Electronic – RFID sources and battery lifetime

rfid

I'm trying to do high value asset monitoring within a panel van/truck with RFID tags. So this would be a case of a 3m+ range with metal everywhere – mowers, digging equipment, jackhammers etc. A local antenna would interrogate all the tags within range and then relay the information via 3G or WiFi.

Olin Lathrop answered another thread saying passive RFID is impractical for purposes like this.

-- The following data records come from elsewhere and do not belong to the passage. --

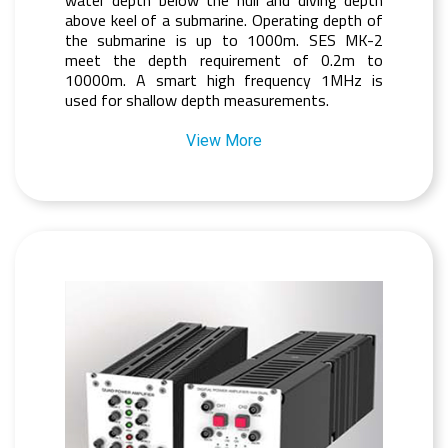
above keel of a submarine. Operating depth of
the submarine is up to 1000m. SES MK-2
meet the depth requirement of 0.2m to
10000m. A smart high frequency 1MHz is
used for shallow depth measurements.
View More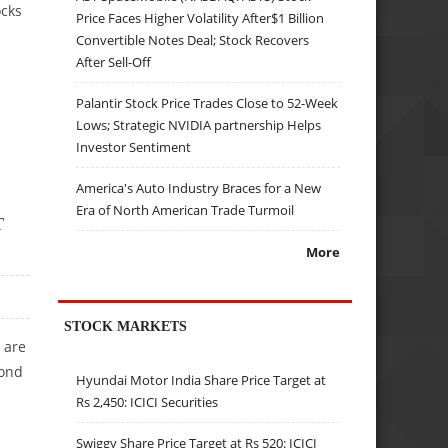
ocks
Price Faces Higher Volatility After$1 Billion
Convertible Notes Deal; Stock Recovers
After Sell-Off
Palantir Stock Price Trades Close to 52-Week
Lows; Strategic NVIDIA partnership Helps
Investor Sentiment
America's Auto Industry Braces for a New
Era of North American Trade Turmoil
T
More
STOCK MARKETS
 are
cond
Hyundai Motor India Share Price Target at
Rs 2,450: ICICI Securities
Swiggy Share Price Target at Rs 520: ICICI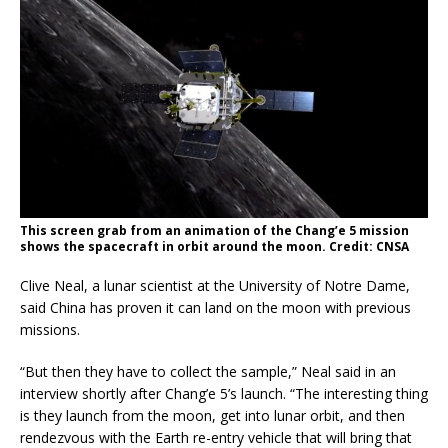
This screen grab from an animation of the Chang’e 5 mission
shows the spacecraft in orbit around the moon. Credit: CNSA
Clive Neal, a lunar scientist at the University of Notre Dame,
said China has proven it can land on the moon with previous
missions.
“But then they have to collect the sample,” Neal said in an
interview shortly after Chang’e 5’s launch. “The interesting thing
is they launch from the moon, get into lunar orbit, and then
rendezvous with the Earth re-entry vehicle that will bring that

Active RFID requires batteries however. I feel a practical battery replacement schedule would be over 2 years. For a requirement like this – relatively low range, low scan speed (ie the equipment in the van is there for several hours at a stretch, it's not just passing by), and maximum battery life:

  • Is there a preferred frequency (VHF vs UHF etc). Does higher frequency mean lower battery life?
  • Is there good transmit interval time or is it the case that the longer you leave it between transmits, the longer the battery life? Is this a problem with many tags in the one location? ie: something has to sort between all the RF collisions.
  • Would receiving as well as transmitting (so, waiting for a valid RF signature) badly affect the battery life? Wouldn't this be more secure?

(Edited to ask more specific questions)

Best Answer

I once designed a small transmitter that woke up every minute or so to measure temperature and transmit the value along with an ID. These were used in a room which had a stack of freezers and if one of the received transmissions indicated the temperature was too high an alarm sounded. Collisions of data was expected but each transmission only laster 40 milli seconds every minute or so if you had 100 of these all randomly transmitting, the total transmission time of all one-hundred was less than 10% of one minute. There was also a random factor built in based on ID.

Battery life was paramount on this but 1 year was got (from memory) from a PP3 style 9V battery. The engineering to get more battery life is keep the electronics powered off as long as possible, ensure the quiescent current (when off) is as small as possible and keep the transmission as short as possible. I used 433MHz off-ther-shelf transmitter modules and one off-the-shelf receiver acting as the central collection point for data.

Incorporating a receiver is not a good idea i.e. transmit on request would need a receiver that takes up valuable real-estate and consumes power almost constantly.